Je vais mieux, je vais même bien. Ce n'est pas toujours évident à remarquer, notamment quand sur le chemin du retour, en tombant par hasard sur les voyages en train de grand corps malade, ma gorge se noue ; peu importe mon état, les émotions sont toujours à fleur de peau.

La chanson finie, je pense à mon train, arrêté en pleine campagne, ne demandant qu'à repartir. Je sais que je serai bien où il me mène, je sais qu'il ne peut s'arrêter là, qu'il doit redémarrer, qu'il finira par le faire. J'ai décidé de faire un somme en attendant qu'il redémarre. Ce n'est pas l'endroit le plus confortable pour se reposer, mais mon expérience récente m'a appris que le principal dans les voyages est d'arriver entier à destination, peu importe les aléas du voyage.

Et puis de toute façon, on est tellement bien à quai.

jeudi 12 juillet 2007

La schizophrénie des émotions

Je voulais plus tôt dans la journée faire le point sur mes sentiments du moments. J'ai du reprendre plusieurs fois mon texte, corriger des passages entiers, finir par tout supprimer et tout recommencer, le tout plusieurs fois, avant de me résoudre à ne pas pouvoir exprimer clairement les choses. Je n'arrive pas à mettre en accord mes pensées et mes émotions. Je crois que ces deux partie ont cessés de communiquer depuis quelques temps. Si bien que lorsque je tente de décrire ce qui me préoccupe, les mots ne correspondent pas selon les cas à ce que je ressens ou à ce que je pense, comme si deux versions contradictoires vivaient en moi.

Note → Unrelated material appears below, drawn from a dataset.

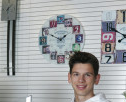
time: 1:49
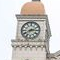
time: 2:40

Au milieu de cette lutte au sein de mon esprit, une seule certitude émerge, l'isolement du à ce décalage horaire me pèse. Je pense d'ailleurs que cet isolement, qui laisse une trop grande place à l'introspection, est la cause principale du tumulte qui m'habite. Il faut que je me décide à accepter de laisser passer le temps et à oublier quelques instants les doutes qui m'assaillent.

J'allais publié ce texte quand les paroles de l'imprudence d'Alain Bashung sont venues à mes oreilles, comme l'écho du conseil que je me prodiguais :

Tu perds ton temps
À te percer à jour
Devant l'obstacle
Tu verras
On se révèle

[…]

À l'avenir
Laisse venir
Laisse le vent du soir décider

lundi 2 juillet 2007

La tête et le ventre

Je suis allongé sur le lit. Le jour transperce les lames du volet. La passion des premiers instants à laisser la place à un moment plus calme. Elle est là, contre moi. Sa tête repose sur mon ventre.

Je ne sais plus de quoi on parlait à ce moment là ; cela n'a guère d'importance. Par contre je me souviens de sa voix, que je n'avais alors pas fini d'adopter. Cette voix douce et espiègle, presque enfantine, si touchante. Le poids de sa tête sur mon ventre, ma main dans ses cheveux, le calme à peine troublé par notre conversation, nos corps nus. Si simple, si beau.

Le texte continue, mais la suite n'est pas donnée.